H2O2 Electroreduction at Platinum-Rare Earth (RE = Ce, Sm, Dy, Ho) Cathodes of Direct Borohydride Fuel Cells

Direct borohydride/peroxide fuel cells (DBPFCs) use sodium borohydride (NaBH₄) as an anodic fuel and hydrogen peroxide (H₂O₂) as the oxidant. DBPFCs present higher theoretical cell voltage and higher energy density than most low temperature fuel cells. Additionally, the fact that both fuel and oxidant are liquids at room temperature simplifies their storage, thermal management and internal processing [1]. For these reasons, DBPFCs are promising alternatives as power sources for space, underwater, and specific terrestrial applications where oxygen is not available.

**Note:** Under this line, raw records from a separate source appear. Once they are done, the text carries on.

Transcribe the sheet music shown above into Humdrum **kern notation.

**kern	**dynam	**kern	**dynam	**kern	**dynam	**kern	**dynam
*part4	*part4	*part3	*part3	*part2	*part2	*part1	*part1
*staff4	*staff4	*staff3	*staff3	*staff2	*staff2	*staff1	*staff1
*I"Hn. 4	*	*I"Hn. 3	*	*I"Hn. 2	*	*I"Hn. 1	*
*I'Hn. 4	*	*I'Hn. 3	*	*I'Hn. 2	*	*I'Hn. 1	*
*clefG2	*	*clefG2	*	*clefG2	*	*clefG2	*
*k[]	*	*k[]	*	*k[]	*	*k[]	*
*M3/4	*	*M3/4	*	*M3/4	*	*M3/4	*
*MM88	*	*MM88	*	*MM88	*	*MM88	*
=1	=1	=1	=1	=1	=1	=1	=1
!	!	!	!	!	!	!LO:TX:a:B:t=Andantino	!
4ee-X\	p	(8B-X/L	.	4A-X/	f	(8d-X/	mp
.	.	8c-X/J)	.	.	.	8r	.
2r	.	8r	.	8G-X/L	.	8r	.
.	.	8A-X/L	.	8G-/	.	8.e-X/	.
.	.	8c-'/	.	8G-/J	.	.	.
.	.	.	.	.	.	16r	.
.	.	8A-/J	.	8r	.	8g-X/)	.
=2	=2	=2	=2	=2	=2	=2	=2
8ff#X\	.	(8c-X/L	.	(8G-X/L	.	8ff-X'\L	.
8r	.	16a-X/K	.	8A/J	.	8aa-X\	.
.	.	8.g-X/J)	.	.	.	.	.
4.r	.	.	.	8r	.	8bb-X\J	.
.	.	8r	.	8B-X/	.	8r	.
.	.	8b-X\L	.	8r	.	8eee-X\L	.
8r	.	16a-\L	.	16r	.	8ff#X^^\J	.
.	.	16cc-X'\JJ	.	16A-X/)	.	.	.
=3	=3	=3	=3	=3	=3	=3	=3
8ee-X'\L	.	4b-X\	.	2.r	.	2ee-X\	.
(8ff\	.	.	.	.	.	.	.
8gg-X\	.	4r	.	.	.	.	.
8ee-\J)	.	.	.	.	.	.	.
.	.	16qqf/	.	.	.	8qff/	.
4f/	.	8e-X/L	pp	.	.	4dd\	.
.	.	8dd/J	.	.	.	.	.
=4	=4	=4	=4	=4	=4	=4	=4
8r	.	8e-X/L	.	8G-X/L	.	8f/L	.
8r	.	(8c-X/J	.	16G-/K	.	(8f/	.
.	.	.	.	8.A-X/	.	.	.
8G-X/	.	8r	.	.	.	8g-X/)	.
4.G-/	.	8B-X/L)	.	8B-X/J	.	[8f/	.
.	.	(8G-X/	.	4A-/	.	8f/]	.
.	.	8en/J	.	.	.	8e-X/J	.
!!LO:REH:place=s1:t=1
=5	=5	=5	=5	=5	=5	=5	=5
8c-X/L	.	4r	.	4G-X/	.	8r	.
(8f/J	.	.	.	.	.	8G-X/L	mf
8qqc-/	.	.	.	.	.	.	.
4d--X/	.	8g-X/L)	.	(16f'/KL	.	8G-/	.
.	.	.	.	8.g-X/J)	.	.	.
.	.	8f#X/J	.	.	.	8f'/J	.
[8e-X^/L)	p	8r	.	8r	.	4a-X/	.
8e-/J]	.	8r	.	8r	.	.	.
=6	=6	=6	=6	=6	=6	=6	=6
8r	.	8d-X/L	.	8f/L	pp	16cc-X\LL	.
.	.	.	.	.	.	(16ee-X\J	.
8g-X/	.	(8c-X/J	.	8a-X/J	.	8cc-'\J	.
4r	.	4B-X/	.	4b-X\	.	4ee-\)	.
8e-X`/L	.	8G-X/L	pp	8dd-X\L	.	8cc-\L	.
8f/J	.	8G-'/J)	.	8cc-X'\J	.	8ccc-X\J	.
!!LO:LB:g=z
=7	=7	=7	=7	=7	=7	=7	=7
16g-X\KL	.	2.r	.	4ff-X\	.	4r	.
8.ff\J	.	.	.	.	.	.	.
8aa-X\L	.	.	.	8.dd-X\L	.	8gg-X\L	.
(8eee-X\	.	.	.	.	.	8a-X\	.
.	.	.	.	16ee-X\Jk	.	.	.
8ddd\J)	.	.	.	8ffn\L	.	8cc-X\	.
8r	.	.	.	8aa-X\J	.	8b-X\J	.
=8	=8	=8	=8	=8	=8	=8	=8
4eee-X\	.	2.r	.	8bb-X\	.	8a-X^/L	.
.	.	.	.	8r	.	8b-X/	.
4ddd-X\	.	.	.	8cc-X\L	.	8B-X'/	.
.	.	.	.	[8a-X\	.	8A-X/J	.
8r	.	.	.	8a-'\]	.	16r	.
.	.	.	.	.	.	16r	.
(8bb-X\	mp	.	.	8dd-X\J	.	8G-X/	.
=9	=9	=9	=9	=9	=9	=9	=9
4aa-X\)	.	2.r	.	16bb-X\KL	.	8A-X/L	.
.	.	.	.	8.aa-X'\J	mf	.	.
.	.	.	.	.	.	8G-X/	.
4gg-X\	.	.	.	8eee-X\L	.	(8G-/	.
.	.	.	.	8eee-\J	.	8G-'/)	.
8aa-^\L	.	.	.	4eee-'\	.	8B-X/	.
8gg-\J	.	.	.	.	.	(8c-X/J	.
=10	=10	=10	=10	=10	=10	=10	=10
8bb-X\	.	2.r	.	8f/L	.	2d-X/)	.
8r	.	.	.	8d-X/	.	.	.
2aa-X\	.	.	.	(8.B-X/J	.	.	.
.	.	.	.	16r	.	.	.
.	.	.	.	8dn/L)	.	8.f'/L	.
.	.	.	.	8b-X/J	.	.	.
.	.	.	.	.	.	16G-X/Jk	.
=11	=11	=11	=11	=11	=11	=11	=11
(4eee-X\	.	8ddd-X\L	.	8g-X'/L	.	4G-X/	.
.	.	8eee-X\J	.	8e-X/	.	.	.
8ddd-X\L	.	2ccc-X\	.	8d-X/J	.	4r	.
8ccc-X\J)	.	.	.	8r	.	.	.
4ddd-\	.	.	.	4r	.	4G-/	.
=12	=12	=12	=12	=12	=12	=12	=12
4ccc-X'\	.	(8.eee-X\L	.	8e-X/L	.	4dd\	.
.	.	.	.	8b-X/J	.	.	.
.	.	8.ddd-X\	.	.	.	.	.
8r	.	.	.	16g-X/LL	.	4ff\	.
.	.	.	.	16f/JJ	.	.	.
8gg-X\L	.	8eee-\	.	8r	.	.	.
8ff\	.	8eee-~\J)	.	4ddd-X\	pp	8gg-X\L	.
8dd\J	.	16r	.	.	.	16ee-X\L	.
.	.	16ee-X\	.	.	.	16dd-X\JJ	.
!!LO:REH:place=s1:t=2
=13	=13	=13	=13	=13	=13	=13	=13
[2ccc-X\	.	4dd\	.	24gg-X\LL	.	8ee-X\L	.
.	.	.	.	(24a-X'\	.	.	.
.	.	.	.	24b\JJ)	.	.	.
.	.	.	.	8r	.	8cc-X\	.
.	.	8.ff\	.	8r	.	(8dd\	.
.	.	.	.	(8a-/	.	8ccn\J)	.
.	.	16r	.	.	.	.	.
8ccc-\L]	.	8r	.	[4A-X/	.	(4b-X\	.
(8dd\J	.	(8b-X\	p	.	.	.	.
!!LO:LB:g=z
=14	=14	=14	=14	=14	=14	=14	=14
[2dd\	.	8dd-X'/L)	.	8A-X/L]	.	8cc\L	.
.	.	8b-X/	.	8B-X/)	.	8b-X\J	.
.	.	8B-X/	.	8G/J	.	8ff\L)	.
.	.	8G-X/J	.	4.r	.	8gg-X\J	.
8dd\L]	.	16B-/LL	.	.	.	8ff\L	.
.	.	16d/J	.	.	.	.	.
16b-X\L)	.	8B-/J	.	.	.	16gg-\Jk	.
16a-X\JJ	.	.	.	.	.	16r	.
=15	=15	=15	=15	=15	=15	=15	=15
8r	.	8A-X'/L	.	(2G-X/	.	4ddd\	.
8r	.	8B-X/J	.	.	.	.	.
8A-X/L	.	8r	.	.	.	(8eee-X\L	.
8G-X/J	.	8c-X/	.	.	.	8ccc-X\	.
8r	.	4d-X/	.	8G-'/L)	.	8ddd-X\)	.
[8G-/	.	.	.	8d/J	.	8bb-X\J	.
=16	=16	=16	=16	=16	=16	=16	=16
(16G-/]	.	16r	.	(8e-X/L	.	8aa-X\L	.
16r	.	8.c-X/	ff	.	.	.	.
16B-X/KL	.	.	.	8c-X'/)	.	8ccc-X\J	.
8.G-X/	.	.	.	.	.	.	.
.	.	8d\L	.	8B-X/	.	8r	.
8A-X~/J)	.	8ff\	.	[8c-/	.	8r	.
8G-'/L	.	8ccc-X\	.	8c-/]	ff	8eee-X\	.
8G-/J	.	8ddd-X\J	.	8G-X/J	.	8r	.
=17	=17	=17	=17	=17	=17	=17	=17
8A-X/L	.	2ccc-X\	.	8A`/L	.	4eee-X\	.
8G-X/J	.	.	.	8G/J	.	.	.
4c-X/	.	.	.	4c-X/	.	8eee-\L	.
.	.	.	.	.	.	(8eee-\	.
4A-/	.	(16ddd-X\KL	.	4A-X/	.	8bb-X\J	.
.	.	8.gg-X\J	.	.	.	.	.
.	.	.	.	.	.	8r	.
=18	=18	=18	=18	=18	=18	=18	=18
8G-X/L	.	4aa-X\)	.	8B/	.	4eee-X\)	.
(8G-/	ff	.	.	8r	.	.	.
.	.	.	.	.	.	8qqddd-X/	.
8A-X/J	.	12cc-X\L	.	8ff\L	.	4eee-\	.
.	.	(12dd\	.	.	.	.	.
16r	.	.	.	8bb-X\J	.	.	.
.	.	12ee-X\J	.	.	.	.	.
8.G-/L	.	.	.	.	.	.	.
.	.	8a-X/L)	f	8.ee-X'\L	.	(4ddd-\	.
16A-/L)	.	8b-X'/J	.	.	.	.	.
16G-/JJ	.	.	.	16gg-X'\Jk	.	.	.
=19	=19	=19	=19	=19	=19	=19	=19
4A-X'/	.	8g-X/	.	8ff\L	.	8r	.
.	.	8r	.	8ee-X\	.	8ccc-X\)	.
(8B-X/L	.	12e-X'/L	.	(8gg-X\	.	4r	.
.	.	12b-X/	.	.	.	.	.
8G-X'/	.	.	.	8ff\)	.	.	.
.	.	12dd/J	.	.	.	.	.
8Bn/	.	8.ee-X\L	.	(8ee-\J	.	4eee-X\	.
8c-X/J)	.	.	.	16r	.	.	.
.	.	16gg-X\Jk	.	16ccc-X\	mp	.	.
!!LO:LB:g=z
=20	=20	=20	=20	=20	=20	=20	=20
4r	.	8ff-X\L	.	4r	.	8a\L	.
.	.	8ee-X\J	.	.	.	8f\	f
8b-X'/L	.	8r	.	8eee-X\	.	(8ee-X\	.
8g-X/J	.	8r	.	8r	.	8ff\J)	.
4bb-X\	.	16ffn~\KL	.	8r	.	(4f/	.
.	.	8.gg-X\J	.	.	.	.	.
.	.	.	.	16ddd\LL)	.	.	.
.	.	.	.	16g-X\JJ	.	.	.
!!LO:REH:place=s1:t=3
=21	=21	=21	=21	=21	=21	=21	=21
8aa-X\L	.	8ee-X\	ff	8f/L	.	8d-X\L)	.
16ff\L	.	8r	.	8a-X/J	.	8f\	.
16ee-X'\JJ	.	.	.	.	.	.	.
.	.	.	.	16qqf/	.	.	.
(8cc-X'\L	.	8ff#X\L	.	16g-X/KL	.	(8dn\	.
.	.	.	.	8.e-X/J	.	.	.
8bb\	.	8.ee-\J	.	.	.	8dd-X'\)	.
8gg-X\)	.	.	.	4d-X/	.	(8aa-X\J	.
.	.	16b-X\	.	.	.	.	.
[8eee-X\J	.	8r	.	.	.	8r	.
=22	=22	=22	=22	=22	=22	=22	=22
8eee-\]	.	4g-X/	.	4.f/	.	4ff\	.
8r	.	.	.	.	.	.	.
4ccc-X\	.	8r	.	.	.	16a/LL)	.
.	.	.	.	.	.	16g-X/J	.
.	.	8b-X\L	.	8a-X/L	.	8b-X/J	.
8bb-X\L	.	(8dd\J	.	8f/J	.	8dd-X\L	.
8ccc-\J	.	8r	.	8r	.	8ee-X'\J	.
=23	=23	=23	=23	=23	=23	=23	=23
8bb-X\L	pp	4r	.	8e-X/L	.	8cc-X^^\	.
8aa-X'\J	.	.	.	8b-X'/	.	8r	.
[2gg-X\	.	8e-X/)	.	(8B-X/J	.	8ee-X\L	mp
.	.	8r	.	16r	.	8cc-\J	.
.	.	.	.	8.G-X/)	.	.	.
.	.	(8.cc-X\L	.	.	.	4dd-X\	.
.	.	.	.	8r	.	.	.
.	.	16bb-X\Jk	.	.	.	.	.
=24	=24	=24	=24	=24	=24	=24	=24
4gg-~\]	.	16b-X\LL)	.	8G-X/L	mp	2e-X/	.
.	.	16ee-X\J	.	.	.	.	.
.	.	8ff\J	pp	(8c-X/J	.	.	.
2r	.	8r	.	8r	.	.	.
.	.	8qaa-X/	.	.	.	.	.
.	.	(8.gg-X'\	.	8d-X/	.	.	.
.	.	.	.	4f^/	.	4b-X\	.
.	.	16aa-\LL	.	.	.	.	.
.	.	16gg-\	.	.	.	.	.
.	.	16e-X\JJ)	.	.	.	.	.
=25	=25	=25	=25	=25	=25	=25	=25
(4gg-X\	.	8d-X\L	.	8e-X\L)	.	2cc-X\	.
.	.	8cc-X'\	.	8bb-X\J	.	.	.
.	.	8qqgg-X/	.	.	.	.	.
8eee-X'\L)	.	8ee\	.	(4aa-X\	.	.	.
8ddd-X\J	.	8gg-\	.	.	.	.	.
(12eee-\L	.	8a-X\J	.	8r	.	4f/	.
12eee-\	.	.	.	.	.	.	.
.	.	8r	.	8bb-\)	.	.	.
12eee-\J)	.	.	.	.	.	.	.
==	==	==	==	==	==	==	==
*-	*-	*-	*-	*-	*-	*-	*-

To push forward the DBPFC, it is necessary to develop efficient electrocatalytic materials towards hydrogen peroxide reduction reaction (HPRR), at the lowest possible cost. Platinum (Pt) alloys are known to possess good catalytic activities for HPRR [2]. Recently, it was shown that Pt-rare earth (RE) alloys presented improved catalytic activity for hydrogen evolution reaction, at much lower cost [3]. However, virtually nothing is known about the effects of RE elements on the electrocatalytic behavior of Pt towards the HPRR.

In this study, the HPRR is evaluated in four different Pt-RE intermetallic alloy electrodes, namely Pt-Ce, Pt-Sm, Pt-Dy, and Pt-Ho, all having equiatomic composition. The alloys were prepared by arc melting, starting from the stoichiometric amounts of the two parent metals, and analyzed by XRD and SEM coupled with EDX.

Electrochemical experiments were performed using a standard three-electrode setup, using each of the Pt-RE alloys as a working electrode. The alloys were tested in 2 M NaOH + 0.4 M H₂O₂aqueous electrolytes, at temperatures ranging from 25 ºC to 55 ºC. Cyclic voltammetry (CV), linear scan voltammetry (LSV), chronoamperometry (CA), and chronopotentiometry (CP), were used to investigate the electrodes activity for HPRR reduction in alkaline media. CVs of the alloys presented a well-defined cathodic peak. Plots of peak currents and peak potentials as a function of the potential scan rate allowed calculation of the number of exchanged electrons and of the charge transfer coefficients for the studied temperature range. CA and CP measurements demonstrated good stability of the tested systems.

A small lab DBPFC was assembled using a Pt-RE cathode and main cell parameters (e.g., open circuit voltage, peak power density) were evaluated for temperatures ranging from 25 to 55 ºC. Results show that Pt-RE electrocatalysts show good activity for HPRR at about half of the cost of single Pt electrodes.

1. D.M.F. Santos, C.A.C. Sequeira, Sodium borohydride as a fuel for the future, Renew. Sustain. Energy Rev. 15 (2011) 3980.

2. A.L. Morais, J.R.C. Salgado, B. Šljukić, D.M.F. Santos, C.A.C. Sequeira, Electrochemical behaviour of carbon supported Pt electrocatalysts for H₂O₂reduction, Int. J. Hydrogen Energy 37 (2012) 14143.

3. D.M.F. Santos, C.A.C. Sequeira, D. Macciò, A. Saccone, J.L. Figueiredo, Platinum-rare earth electrodes for hydrogen evolution in alkaline water electrolysis, Int. J. Hydrogen Energy 38 (2013) 3137.